EOW Thought: Opposites Attract

You want what you don't have...

Greetings loyal subscribers.

First, some house-keeping:

  • We have our first sponsor! Jason Schulweis, the illustrious CRO of mindbodygreen, has graciously plunked down a whopping $1.20 to be our first ever sponsor. Jason is more than just a media and ad sales bad boi; he’s an all-around great guy and great hang. Hit up Jason if you rep a wellness brand and are trying to reach a kick-ass audience with him and MBG.

  • My friend Kevin told me yesterday, “I like what you’re saying, but I have no idea what you’re talking about.” At the very least, this is how I hope you all feel.

If you’d like to sponsor the next newsletter (release TBD), the cost has gone up (after all, we’re living in Joe Biden’s America and the interest rates are now at 22 years high, so only feels right). $1.40 will get you in front of my closest family and LinkedIn friends. Serious and non-serious inquires, only and forever.

EOW thought

A few years ago I realized something about the different clients I worked with.

When I would work with a digital-first brand, they’d primarily want to explore traditional media channels in their advertising campaigns.

Which made sense - for as direct-to-consumer as they were, they couldn’t be felt, couldn’t be touched, and often didn’t have a store someone could enter into.

Their advertising could then be a memorable stand-in for the brand’s physical personality and tone, giving life to something that merely lived on a customer’s phone or laptop screen or checkout cart.

On the flip side, older, more traditional brands wanted a digital future. Enough of the old world; give us Facebook (and YouTube, and mobile, and CTV, and podcasts, and eventually TikTok) or give us death.

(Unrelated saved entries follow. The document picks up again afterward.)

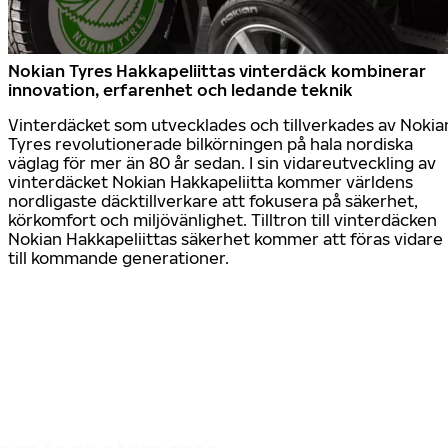
Nokian Tyres Hakkapeliittas vinterdäck kombinerar
innovation, erfarenhet och ledande teknik
Vinterdäcket som utvecklades och tillverkades av Nokia
Tyres revolutionerade bilkörningen på hala nordiska
väglag för mer än 80 år sedan. I sin vidareutveckling av
vinterdäcket Nokian Hakkapeliitta kommer världens
nordligaste däcktillverkare att fokusera på säkerhet,
körkomfort och miljövänlighet. Tilltron till vinterdäcken
Nokian Hakkapeliittas säkerhet kommer att föras vidare
till kommande generationer.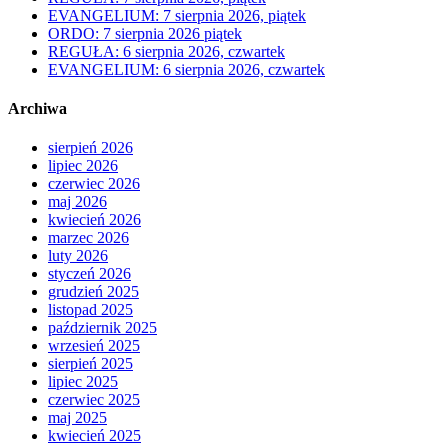
EVANGELIUM: 7 sierpnia 2026, piątek
ORDO: 7 sierpnia 2026 piątek
REGUŁA: 6 sierpnia 2026, czwartek
EVANGELIUM: 6 sierpnia 2026, czwartek
Archiwa
sierpień 2026
lipiec 2026
czerwiec 2026
maj 2026
kwiecień 2026
marzec 2026
luty 2026
styczeń 2026
grudzień 2025
listopad 2025
październik 2025
wrzesień 2025
sierpień 2025
lipiec 2025
czerwiec 2025
maj 2025
kwiecień 2025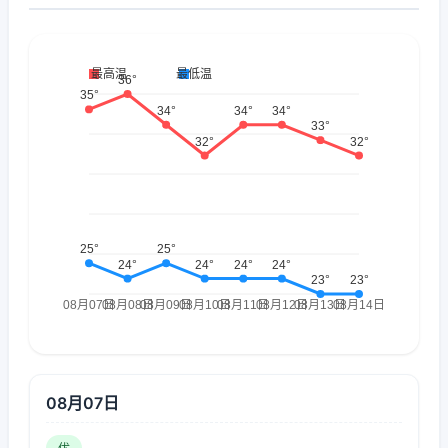
08月07日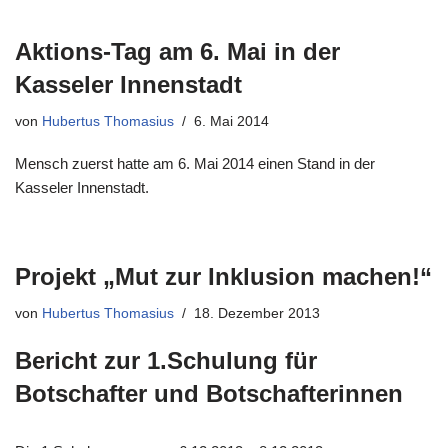
Aktions-Tag am 6. Mai in der
Kasseler Innenstadt
von
Hubertus Thomasius
6. Mai 2014
Mensch zuerst hatte am 6. Mai 2014 einen Stand in der
Kasseler Innenstadt.
Projekt „Mut zur Inklusion machen!“
von
Hubertus Thomasius
18. Dezember 2013
Bericht zur 1.Schulung für
Botschafter und Botschafterinnen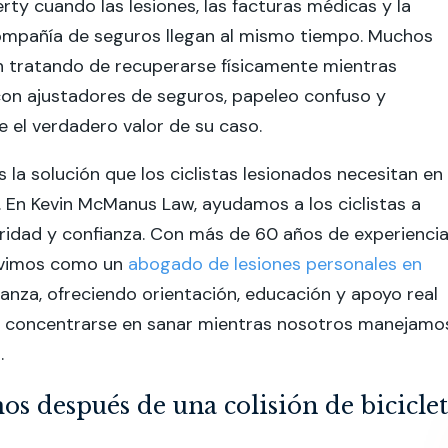
erty cuando las lesiones, las facturas médicas y la
compañía de seguros llegan al mismo tiempo. Muchos
n tratando de recuperarse físicamente mientras
con ajustadores de seguros, papeleo confuso y
 el verdadero valor de su caso.
la solución que los ciclistas lesionados necesitan en 
 En Kevin McManus Law, ayudamos a los ciclistas a
ridad y confianza. Con más de 60 años de experienci
rvimos como un
abogado de lesiones personales en
anza, ofreciendo orientación, educación y apoyo real
 concentrarse en sanar mientras nosotros manejamo
.
s después de una colisión de bicicle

It became a guiding principle for me - at their core, brands want marketing to solve what they can’t have. Digital wants traditional, and traditional wants digital. It was a satisfying, if not often correct, answer to that initial brief on how to fuel growth: open up a brand’s world to a new world where they are deficient, and pull them through it.

A similar line of thinking came up on a recent episode of The Town. The head of marketing of Warner Brothers Studios said that the goal of Barbie’s marketing partnerships (shit, we’re bringing her up again!) was to make “the familiar unfamiliar.”

That struck a chord. Think of the best marketing campaigns of the last few years. Barbie’s partnerships obviously come to mind, out of recency bias, mashing up childhood memories with modern adulting activations.

Heinz too. There’s been 1,000 ways for them to express themselves. But what if AI took a stab at it? What if their own customers did? It would result in weird, new pictures yet familiar portraits of the Heinz bottle. An unexpected way to share familiar memories.

Making the unfamiliar, familiar is also the classic first brand campaign brief for start-up brands. It results in going to the expected category places to revel in their credibility, but shaking their trees to feel new.

It’s hard to avoid category tropes when you’re a new brand, and even harder to disrupt them, but a baseline of knowing who the fuck a brand or company is is often required to even be in a position to think of them as a challenger.

Traditional wants digital, digital wants traditional.

Make the familiar unfamiliar, and the unfamiliar familiar.

What’s the role of marketing?

The question really is - what do you not have?

Identify it, and run towards that.

I’ll be thinkin of you this weekend.